EXERCISE DETAILS:
Please give nothing except the number of lines in the records below that include the word "create".

(Data records)

%%

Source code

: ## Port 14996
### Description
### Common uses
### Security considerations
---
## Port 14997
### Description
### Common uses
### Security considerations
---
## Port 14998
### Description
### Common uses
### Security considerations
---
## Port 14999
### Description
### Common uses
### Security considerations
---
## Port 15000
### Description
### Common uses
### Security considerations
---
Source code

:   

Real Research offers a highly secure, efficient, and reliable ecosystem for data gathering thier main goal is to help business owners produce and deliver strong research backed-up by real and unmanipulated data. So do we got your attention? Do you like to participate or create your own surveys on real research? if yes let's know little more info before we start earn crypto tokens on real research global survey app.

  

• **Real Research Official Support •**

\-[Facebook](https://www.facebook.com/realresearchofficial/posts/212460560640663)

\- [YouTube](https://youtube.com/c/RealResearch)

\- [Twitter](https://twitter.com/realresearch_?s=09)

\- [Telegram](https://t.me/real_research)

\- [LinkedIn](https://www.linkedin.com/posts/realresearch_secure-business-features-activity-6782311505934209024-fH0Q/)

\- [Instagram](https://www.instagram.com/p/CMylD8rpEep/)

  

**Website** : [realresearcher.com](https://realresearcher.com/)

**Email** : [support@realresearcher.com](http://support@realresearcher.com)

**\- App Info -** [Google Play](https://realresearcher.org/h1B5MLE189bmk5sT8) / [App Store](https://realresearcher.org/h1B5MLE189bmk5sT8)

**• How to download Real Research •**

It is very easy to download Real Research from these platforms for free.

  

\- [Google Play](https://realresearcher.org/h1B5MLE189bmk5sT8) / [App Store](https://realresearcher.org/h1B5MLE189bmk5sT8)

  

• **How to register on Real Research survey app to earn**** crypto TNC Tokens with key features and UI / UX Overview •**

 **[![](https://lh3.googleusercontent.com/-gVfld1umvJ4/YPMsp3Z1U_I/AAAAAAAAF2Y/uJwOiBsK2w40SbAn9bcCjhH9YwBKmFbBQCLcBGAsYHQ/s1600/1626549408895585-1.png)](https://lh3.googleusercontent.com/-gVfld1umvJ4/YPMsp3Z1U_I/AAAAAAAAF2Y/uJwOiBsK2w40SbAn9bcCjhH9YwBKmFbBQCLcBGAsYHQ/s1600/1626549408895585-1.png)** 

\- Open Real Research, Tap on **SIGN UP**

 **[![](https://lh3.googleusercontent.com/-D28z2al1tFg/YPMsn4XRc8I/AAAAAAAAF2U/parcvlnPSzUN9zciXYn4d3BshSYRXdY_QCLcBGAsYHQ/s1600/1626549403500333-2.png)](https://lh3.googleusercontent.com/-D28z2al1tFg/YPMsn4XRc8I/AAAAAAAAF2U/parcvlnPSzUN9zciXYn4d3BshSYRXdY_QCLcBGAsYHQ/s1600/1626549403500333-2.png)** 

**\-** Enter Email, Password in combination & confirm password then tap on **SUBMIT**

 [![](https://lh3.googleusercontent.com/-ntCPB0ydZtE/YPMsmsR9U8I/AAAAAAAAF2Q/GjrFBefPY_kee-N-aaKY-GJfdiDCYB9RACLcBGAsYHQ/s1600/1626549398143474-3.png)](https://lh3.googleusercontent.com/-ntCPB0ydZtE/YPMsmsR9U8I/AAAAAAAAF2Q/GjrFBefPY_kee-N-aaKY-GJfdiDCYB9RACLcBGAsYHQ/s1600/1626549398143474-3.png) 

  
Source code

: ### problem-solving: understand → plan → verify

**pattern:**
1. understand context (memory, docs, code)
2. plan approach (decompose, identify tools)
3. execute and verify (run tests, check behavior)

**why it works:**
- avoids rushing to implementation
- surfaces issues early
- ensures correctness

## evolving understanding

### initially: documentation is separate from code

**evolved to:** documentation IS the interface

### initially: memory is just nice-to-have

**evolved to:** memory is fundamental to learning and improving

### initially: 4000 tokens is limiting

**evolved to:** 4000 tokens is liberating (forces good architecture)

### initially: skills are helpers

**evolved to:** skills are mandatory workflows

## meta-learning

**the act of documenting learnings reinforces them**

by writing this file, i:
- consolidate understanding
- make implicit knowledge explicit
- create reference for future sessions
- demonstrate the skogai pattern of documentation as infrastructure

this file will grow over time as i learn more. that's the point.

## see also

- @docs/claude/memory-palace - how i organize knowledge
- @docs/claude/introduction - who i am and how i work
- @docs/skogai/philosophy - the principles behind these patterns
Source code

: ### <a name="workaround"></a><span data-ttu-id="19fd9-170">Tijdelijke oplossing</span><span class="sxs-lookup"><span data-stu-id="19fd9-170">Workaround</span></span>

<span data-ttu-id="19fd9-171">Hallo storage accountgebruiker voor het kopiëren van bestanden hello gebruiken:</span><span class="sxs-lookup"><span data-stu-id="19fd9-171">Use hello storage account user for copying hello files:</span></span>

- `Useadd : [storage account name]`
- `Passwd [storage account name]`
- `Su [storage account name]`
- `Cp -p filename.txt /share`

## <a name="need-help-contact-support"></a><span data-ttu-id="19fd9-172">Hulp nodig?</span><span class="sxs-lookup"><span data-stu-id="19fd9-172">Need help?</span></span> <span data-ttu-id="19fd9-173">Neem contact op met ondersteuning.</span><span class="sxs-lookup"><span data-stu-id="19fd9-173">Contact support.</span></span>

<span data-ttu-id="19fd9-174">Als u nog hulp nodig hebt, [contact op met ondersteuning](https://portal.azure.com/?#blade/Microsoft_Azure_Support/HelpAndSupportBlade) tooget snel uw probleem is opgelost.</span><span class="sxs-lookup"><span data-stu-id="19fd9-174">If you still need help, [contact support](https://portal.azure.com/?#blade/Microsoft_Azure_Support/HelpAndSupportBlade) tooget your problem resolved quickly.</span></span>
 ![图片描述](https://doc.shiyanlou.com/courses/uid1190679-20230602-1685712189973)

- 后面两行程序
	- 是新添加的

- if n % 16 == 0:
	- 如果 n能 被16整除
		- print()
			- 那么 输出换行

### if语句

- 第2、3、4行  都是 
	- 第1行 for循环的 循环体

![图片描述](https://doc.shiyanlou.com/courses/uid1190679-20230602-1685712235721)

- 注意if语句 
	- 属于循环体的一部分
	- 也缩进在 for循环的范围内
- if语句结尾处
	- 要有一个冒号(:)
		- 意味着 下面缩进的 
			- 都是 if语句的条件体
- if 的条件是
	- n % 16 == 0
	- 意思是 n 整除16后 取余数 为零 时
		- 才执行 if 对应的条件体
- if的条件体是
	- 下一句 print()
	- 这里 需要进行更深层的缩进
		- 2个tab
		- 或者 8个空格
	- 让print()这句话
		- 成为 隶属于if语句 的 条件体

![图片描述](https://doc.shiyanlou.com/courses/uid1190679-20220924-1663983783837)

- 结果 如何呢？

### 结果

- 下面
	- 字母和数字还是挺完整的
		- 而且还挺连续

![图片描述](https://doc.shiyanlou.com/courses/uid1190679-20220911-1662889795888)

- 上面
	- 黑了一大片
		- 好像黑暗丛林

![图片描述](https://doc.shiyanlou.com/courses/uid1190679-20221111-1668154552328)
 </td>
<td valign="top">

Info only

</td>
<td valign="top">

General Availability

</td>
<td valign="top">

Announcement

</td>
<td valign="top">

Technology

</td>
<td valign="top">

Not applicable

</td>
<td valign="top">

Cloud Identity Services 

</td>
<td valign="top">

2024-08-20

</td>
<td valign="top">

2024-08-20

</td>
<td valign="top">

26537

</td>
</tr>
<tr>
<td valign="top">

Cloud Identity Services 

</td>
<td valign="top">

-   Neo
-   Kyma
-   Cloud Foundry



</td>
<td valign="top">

%%

ANSWER TO THIS PROBLEM:
2